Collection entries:
-----
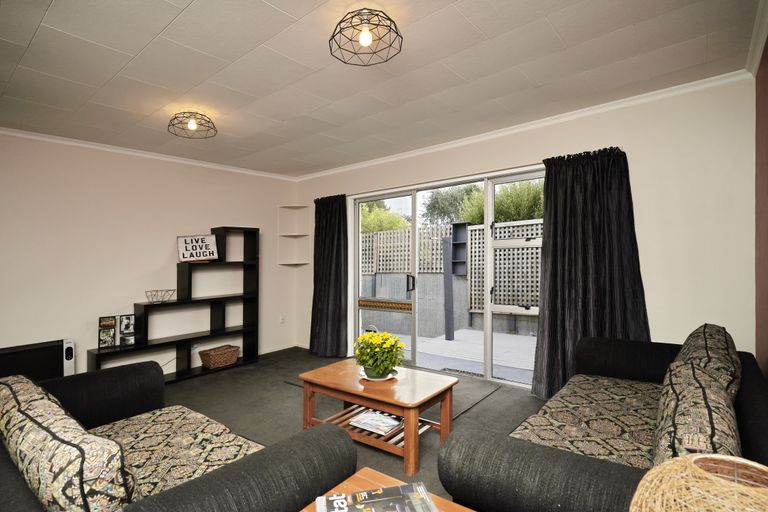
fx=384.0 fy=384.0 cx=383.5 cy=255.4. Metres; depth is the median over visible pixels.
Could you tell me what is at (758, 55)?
crown molding
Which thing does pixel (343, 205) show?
left curtain
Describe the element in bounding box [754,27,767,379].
right wall
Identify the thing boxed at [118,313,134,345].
picture frame
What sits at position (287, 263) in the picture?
corner shelf
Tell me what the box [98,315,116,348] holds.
picture frame
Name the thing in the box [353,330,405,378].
potted plant
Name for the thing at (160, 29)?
ceiling
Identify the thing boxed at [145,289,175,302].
wire basket
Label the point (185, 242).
framed sign
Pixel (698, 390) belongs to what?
cushion
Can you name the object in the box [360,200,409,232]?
tree
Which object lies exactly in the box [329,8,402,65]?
ceiling light
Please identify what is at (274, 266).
left wall
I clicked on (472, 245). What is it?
lattice fence
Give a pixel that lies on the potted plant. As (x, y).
(390, 366)
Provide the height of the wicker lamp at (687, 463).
0.334 m
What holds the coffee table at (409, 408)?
on the floor
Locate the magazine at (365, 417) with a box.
[348,409,401,435]
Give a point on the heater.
(35, 353)
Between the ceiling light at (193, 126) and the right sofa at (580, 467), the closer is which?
the right sofa at (580, 467)
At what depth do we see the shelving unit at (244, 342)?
4.39 m
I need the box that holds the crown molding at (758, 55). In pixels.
[746,0,767,74]
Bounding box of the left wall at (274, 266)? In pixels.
[0,129,298,377]
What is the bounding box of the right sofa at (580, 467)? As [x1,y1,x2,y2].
[435,325,767,511]
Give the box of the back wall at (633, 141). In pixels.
[295,74,755,384]
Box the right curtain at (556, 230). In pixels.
[532,147,650,398]
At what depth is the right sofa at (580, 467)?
1.47 m
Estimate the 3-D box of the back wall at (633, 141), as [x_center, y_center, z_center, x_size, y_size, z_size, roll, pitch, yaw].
[0.658,0.069,4.163,4.928,2.516,0.187,0,0,40]
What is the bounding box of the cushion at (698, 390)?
[651,358,740,463]
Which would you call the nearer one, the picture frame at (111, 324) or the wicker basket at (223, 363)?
the picture frame at (111, 324)
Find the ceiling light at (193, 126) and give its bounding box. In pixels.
[167,111,216,138]
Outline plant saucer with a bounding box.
[359,366,396,380]
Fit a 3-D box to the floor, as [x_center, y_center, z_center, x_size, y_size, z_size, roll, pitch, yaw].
[-0.736,1.335,2.195,5.321,0.103,5.134,0,0,40]
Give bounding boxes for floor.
[163,345,546,509]
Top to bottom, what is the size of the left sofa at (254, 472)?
0.740 m
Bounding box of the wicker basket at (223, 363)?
[198,344,239,368]
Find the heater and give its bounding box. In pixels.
[0,338,74,381]
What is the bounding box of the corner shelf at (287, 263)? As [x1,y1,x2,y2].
[277,204,308,265]
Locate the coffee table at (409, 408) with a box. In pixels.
[299,357,458,473]
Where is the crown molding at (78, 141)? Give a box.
[0,126,296,180]
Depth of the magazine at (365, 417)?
2.55 m
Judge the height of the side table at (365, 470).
0.491 m
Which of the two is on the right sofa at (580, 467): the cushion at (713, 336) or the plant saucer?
the cushion at (713, 336)
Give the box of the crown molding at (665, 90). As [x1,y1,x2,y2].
[297,69,750,179]
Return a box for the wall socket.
[279,315,284,322]
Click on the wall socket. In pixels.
(281, 318)
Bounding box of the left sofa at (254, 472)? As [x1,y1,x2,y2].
[0,359,356,511]
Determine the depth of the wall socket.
5.41 m
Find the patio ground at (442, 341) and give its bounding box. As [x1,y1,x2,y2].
[367,328,537,383]
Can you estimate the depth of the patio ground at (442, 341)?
5.33 m
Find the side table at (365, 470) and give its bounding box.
[299,467,474,511]
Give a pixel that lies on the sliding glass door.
(487, 308)
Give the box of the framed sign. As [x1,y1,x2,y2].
[177,234,218,261]
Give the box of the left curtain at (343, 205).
[309,194,347,357]
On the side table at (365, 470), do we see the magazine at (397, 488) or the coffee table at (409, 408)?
the magazine at (397, 488)
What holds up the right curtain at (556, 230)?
attached to the back wall at (633, 141)
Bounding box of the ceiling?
[0,0,765,177]
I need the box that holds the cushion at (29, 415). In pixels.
[0,374,138,511]
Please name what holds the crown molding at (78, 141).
attached to the left wall at (274, 266)
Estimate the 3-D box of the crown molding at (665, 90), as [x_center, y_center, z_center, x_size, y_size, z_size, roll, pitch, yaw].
[0.595,-1.154,3.998,4.675,0.064,0.061,0,0,40]
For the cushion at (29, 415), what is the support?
on the left sofa at (254, 472)
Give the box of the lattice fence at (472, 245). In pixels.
[363,217,541,313]
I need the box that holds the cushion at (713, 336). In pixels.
[674,324,741,399]
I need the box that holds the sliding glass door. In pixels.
[349,165,544,388]
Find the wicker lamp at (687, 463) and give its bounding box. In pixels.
[630,453,767,511]
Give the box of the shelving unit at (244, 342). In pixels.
[90,226,259,381]
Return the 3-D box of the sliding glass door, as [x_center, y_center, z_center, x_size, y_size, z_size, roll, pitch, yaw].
[0.617,0.243,4.198,2.511,2.080,0.141,0,0,40]
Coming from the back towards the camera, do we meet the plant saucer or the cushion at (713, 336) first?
the plant saucer
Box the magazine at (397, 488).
[316,483,437,511]
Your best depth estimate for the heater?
3.35 m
-----
Requirement: Give an exact copy of the entries, excluding all pictures.

Result:
fx=384.0 fy=384.0 cx=383.5 cy=255.4. Metres; depth is the median over visible pixels.
Could you tell me what is at (758, 55)?
crown molding
Which thing does pixel (343, 205) show?
left curtain
Describe the element in bounding box [754,27,767,379].
right wall
Identify the thing boxed at [118,313,134,345].
picture frame
What sits at position (287, 263) in the picture?
corner shelf
Tell me what the box [98,315,116,348] holds.
picture frame
Name the thing in the box [353,330,405,378].
potted plant
Name for the thing at (160, 29)?
ceiling
Identify the thing boxed at [145,289,175,302].
wire basket
Label the point (185, 242).
framed sign
Pixel (698, 390) belongs to what?
cushion
Can you name the object in the box [360,200,409,232]?
tree
Which object lies exactly in the box [329,8,402,65]?
ceiling light
Please identify what is at (274, 266).
left wall
I clicked on (472, 245). What is it?
lattice fence
Give a pixel that lies on the potted plant. As (x, y).
(390, 366)
Provide the height of the wicker lamp at (687, 463).
0.334 m
What holds the coffee table at (409, 408)?
on the floor
Locate the magazine at (365, 417) with a box.
[348,409,401,435]
Give a point on the heater.
(35, 353)
Between the ceiling light at (193, 126) and the right sofa at (580, 467), the closer is which?
the right sofa at (580, 467)
At what depth do we see the shelving unit at (244, 342)?
4.39 m
I need the box that holds the crown molding at (758, 55). In pixels.
[746,0,767,74]
Bounding box of the left wall at (274, 266)? In pixels.
[0,129,298,377]
What is the bounding box of the right sofa at (580, 467)? As [x1,y1,x2,y2].
[435,325,767,511]
Give the box of the back wall at (633, 141). In pixels.
[295,74,755,384]
Box the right curtain at (556, 230). In pixels.
[532,147,650,398]
At what depth is the right sofa at (580, 467)?
1.47 m
Estimate the 3-D box of the back wall at (633, 141), as [x_center, y_center, z_center, x_size, y_size, z_size, roll, pitch, yaw].
[0.658,0.069,4.163,4.928,2.516,0.187,0,0,40]
What is the bounding box of the cushion at (698, 390)?
[651,358,740,463]
Which would you call the nearer one, the picture frame at (111, 324) or the wicker basket at (223, 363)?
the picture frame at (111, 324)
Find the ceiling light at (193, 126) and give its bounding box. In pixels.
[167,111,216,138]
Outline plant saucer with a bounding box.
[359,366,396,380]
Fit a 3-D box to the floor, as [x_center, y_center, z_center, x_size, y_size, z_size, roll, pitch, yaw].
[-0.736,1.335,2.195,5.321,0.103,5.134,0,0,40]
Give bounding boxes for floor.
[163,345,546,509]
Top to bottom, what is the size of the left sofa at (254, 472)?
0.740 m
Bounding box of the wicker basket at (223, 363)?
[198,344,239,368]
Find the heater and give its bounding box. In pixels.
[0,338,74,381]
What is the bounding box of the corner shelf at (287, 263)? As [x1,y1,x2,y2].
[277,204,308,265]
Locate the coffee table at (409, 408) with a box. In pixels.
[299,357,458,473]
Where is the crown molding at (78, 141)? Give a box.
[0,126,296,180]
Depth of the magazine at (365, 417)?
2.55 m
Judge the height of the side table at (365, 470).
0.491 m
Which of the two is on the right sofa at (580, 467): the cushion at (713, 336) or the plant saucer?
the cushion at (713, 336)
Give the box of the crown molding at (665, 90). As [x1,y1,x2,y2].
[297,69,750,179]
Return a box for the wall socket.
[279,315,284,322]
Click on the wall socket. In pixels.
(281, 318)
Bounding box of the left sofa at (254, 472)? As [x1,y1,x2,y2].
[0,359,356,511]
Determine the depth of the wall socket.
5.41 m
Find the patio ground at (442, 341) and give its bounding box. As [x1,y1,x2,y2].
[367,328,537,383]
Can you estimate the depth of the patio ground at (442, 341)?
5.33 m
Find the side table at (365, 470) and give its bounding box.
[299,467,474,511]
Give a pixel that lies on the sliding glass door.
(487, 308)
Give the box of the framed sign. As [x1,y1,x2,y2].
[177,234,218,261]
Give the box of the left curtain at (343, 205).
[309,194,347,357]
On the side table at (365, 470), do we see the magazine at (397, 488) or the coffee table at (409, 408)?
the magazine at (397, 488)
What holds up the right curtain at (556, 230)?
attached to the back wall at (633, 141)
Bounding box of the ceiling?
[0,0,765,177]
I need the box that holds the cushion at (29, 415). In pixels.
[0,374,138,511]
Please name what holds the crown molding at (78, 141).
attached to the left wall at (274, 266)
Estimate the 3-D box of the crown molding at (665, 90), as [x_center, y_center, z_center, x_size, y_size, z_size, roll, pitch, yaw].
[0.595,-1.154,3.998,4.675,0.064,0.061,0,0,40]
For the cushion at (29, 415), what is the support?
on the left sofa at (254, 472)
Give the box of the lattice fence at (472, 245). In pixels.
[363,217,541,313]
I need the box that holds the cushion at (713, 336). In pixels.
[674,324,741,399]
I need the box that holds the sliding glass door. In pixels.
[349,165,544,388]
Find the wicker lamp at (687, 463) and give its bounding box. In pixels.
[630,453,767,511]
Give the box of the shelving unit at (244, 342). In pixels.
[90,226,259,381]
Return the 3-D box of the sliding glass door, as [x_center, y_center, z_center, x_size, y_size, z_size, roll, pitch, yaw].
[0.617,0.243,4.198,2.511,2.080,0.141,0,0,40]
Coming from the back towards the camera, do we meet the plant saucer or the cushion at (713, 336) first?
the plant saucer
Box the magazine at (397, 488).
[316,483,437,511]
Your best depth estimate for the heater?
3.35 m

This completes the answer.